|Posted by John Plant on October 22, 2012 at 8:40 AM|
The thrill of a splendid performance of 'The Palace at 4 A.M.' at Place des Arts, as one of three composers representing McGill at the International Student Composer's Symposium, provided a strange counterpoint to the realization that academia and myself made an extremely uncomfortable fit. I was once again a dropout. But by a lucky chance, I met a visual artist at a party, Suzanne Swibold, who was working on a project with a modern dance company, Le Groupe de la Place Royale. Learning that I was an aspiring young composer, she encouraged me to come down to the company's headquarters and meet the two directors, choreographers Peter Boneham and Jean-Pierre Perrault.

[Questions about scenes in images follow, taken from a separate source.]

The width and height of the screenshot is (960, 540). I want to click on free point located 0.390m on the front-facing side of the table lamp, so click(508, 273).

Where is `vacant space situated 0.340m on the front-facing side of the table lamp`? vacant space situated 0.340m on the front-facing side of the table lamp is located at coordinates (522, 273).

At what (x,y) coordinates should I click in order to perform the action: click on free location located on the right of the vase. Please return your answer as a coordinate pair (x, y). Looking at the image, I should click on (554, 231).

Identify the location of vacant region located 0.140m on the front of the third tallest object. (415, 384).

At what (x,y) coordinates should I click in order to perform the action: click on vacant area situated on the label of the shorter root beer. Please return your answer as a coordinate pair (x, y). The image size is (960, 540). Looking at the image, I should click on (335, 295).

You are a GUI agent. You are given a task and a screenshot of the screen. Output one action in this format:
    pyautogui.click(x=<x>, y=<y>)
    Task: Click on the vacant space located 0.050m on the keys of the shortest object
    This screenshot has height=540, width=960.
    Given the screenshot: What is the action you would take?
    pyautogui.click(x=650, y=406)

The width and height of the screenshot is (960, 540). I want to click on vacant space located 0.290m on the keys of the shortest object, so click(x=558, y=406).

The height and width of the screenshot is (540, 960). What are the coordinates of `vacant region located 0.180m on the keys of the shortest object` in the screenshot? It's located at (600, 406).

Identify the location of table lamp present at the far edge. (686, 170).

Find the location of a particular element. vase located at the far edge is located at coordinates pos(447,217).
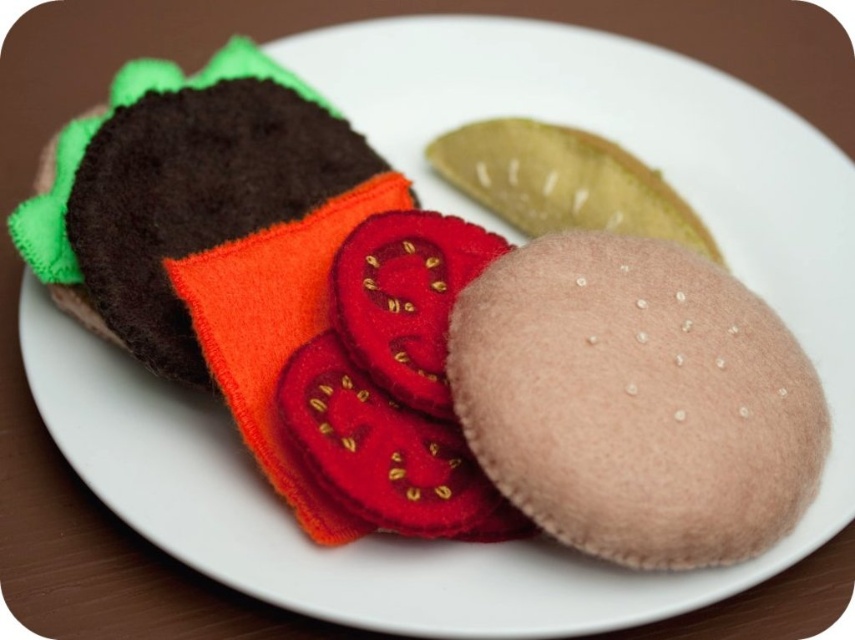
Question: Does beige felt biscuit at center appear on the right side of smooth brown kiwi at center?

Choices:
 (A) no
 (B) yes

Answer: (B)

Question: Is beige felt biscuit at center wider than smooth brown kiwi at center?

Choices:
 (A) yes
 (B) no

Answer: (A)

Question: Which point is closer to the camera?

Choices:
 (A) beige felt biscuit at center
 (B) smooth brown kiwi at center

Answer: (A)

Question: Can you confirm if beige felt biscuit at center is positioned above smooth brown kiwi at center?

Choices:
 (A) yes
 (B) no

Answer: (B)

Question: Which object appears closest to the camera in this image?

Choices:
 (A) beige felt biscuit at center
 (B) smooth brown kiwi at center

Answer: (A)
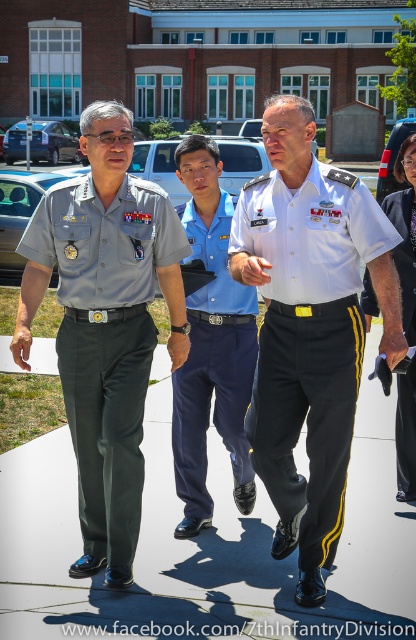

The beautiful loft in an ancient building with metal spiral staircases, adjoining Place d'Armes in Old Montreal, seemed to me like an enchanted space. It turned out that Peter and Jean-Pierre shared my interest in the spoken word. And they had recently created a work using the music of my teacher Bruce Mather! From him they learned that I could be safely entrusted with a commission. The first collaboration was a 'Poem Dance', using texts of Rimbaud and Gerrie Grevatt, and making use of the dancers' voices over pre-recorded piano. Most of my subsequent work with the company involved voices; the next work, more ambitious, involved two singers, piano, harpsichord and percussion. The culmination was a series of works inspired by Gertrude Stein: dance operas in which the vocal parts were taken by the singers. In the first of these works, 'What Happened,' I was careful to provide time for the dancers/singers to breathe, by not having them all sing at the same time; but when I saw Peter's brilliant choreography, I realized that he was requiring the dancers to execute complex and dazzling movements while singing. By this time the company had relocated to Ottawa, and 'What Happened' was performed at the National Arts Centre, where it was gratifyingly well received.
Like most composers of my generation, I was struggling with the issue of tonality. Most of the works I composed at McGill, and my earlier works for the Groupe, were deliberately atonal, but the nostalgia for the Lost Triad was perceptible even in the spikiest works, and I soon began experimenting with series which would yield triads - either by omission or by direct statement. This was at best a provisional solution; but the exuberant linguistic brilliance and gusto of Gertrude Stein encouraged me to a more spontaneous utterance. My final work for Le Groupe was a setting of her magnificent version of the Faust story. In 'What Happened' the vocal demands were, I think, perfectly tailored to the dancers' capacities (and their astonishing musicianship). But 'Faustus' demanded a more operatic treatment - and I still intend to write a fully operatic version of this thrilling text. In the initial version, I probably went overboard in my quest for simplicity, but it was a crucial step toward recovering a language of my own.